> [INSTRUCTIONS TO FOLLOW]: Look through the material and tally each line bearing the word "Shifted". Give only the total.

↓↓↓

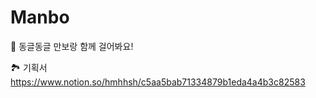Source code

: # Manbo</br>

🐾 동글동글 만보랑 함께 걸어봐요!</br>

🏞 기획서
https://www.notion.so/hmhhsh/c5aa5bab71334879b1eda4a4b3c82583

↑↑↑
↓↓↓

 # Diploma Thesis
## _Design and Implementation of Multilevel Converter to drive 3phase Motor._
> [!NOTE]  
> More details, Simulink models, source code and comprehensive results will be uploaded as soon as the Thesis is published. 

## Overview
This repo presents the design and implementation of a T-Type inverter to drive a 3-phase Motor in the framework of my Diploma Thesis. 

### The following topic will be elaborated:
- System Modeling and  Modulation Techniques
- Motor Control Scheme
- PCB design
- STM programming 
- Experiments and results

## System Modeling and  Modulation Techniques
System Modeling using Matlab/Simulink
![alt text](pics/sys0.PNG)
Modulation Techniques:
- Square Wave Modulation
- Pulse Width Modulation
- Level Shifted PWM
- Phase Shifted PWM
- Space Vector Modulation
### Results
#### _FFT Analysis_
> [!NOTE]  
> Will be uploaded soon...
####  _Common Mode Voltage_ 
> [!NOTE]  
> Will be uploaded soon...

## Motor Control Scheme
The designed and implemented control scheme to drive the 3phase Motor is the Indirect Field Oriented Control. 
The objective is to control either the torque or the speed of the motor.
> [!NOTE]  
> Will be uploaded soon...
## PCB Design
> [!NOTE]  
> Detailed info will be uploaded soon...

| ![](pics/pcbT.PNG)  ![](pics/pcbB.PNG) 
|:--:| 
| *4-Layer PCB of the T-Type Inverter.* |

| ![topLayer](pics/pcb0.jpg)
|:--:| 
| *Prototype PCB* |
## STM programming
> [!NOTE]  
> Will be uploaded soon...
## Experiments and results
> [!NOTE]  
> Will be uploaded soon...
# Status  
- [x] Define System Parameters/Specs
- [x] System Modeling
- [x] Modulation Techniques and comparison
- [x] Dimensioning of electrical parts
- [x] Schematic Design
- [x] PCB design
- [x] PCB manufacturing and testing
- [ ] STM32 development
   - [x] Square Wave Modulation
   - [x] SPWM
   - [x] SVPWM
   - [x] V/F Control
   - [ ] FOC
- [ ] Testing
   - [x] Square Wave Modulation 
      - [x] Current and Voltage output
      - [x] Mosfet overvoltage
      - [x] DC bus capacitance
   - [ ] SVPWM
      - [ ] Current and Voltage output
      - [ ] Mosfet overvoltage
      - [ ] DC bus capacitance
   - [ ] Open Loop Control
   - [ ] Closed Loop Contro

↑↑↑

> [REPLY TO THE EXERCISE]: 2